Coronavirus (COVID-19)—JCHR presses for primary legislation on digital contact tracing

Coronavirus (COVID-19)—JCHR presses for primary legislation on digital contact tracing

The Joint Committee on Human Rights (JCHR) has published further correspondence with the Health Secretary, Matt Hancock, responding to the view that primary legislation is not required in order to build and deliver the NHS contact tracing app as part of the government's response to the coronavirus (COVID-19) pandemic. Hancock did not identify the need for such legislation, maintaining that the measure is 'consistent with the powers of, and duties imposed on, the Secretary of State at a time of national crisis in the interests of protecting public health'. In its response, the JCHR disagrees, calling for primary legislation to be put in place in order to protect human rights.
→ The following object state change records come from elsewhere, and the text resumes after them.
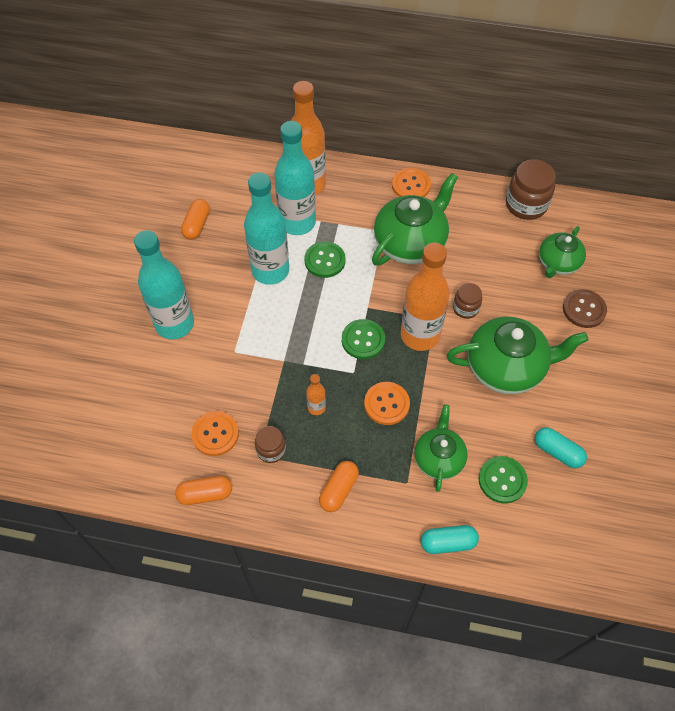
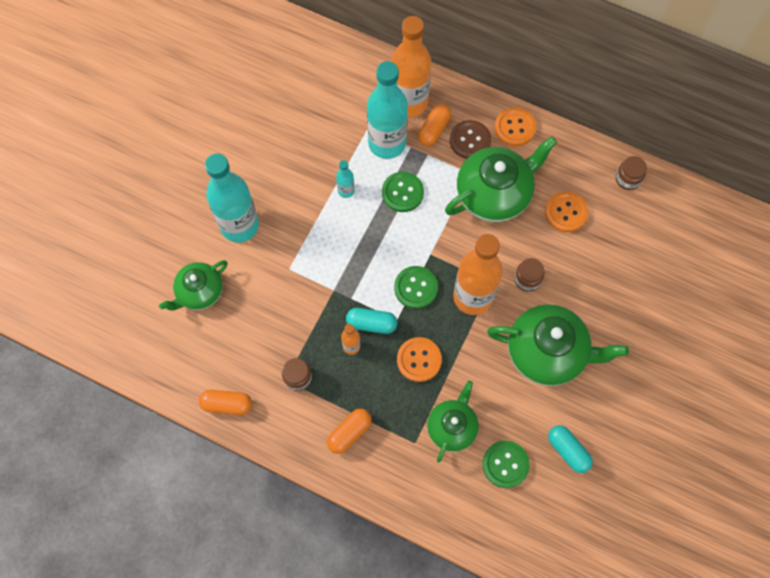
camera: 15 degrees right, 10 degrees up
(197, 225) = (286, 122): orange capsule -> orange capsule (433, 130)
(215, 434) = (250, 348): orange button -> orange button (566, 212)
(270, 271) = (346, 191): turquoise bottle -> turquoise bottle, size x0.44
(448, 543) = (435, 510): turquoise capsule -> turquoise capsule (371, 324)
(526, 205) = (628, 179): brown jar -> brown jar, size x0.58
(558, 263) = (638, 253): green teapot -> green teapot (199, 292)
(584, 309) = (646, 310): brown button -> brown button (470, 140)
To assist, the JCHR attached a draft Bill to its response.

In its response, the JCHR deems legislation 'necessary', reiterating the findings of its report ' Human Rights and the Government's Response to Covid-19: Digital Contact Tracing', published on 7 May 2020 and describing the current law as 'an unsatisfactory mishmash spread across the GDPR, the Data Protection Act 2018, Article 8 European Convention on Human Rights and caselaw on the right to privacy… inadequate to protect the individual from misuse of their data'.

The JCHR recommends primary legislation on this basis, particularly as the contact tracing app 'is a more significant data collection mechanism that anything envisaged' to date. To assist, the JCHR has attached in its response a draft Bill.

Interested parties are advised to monitor the correspondence page for responses.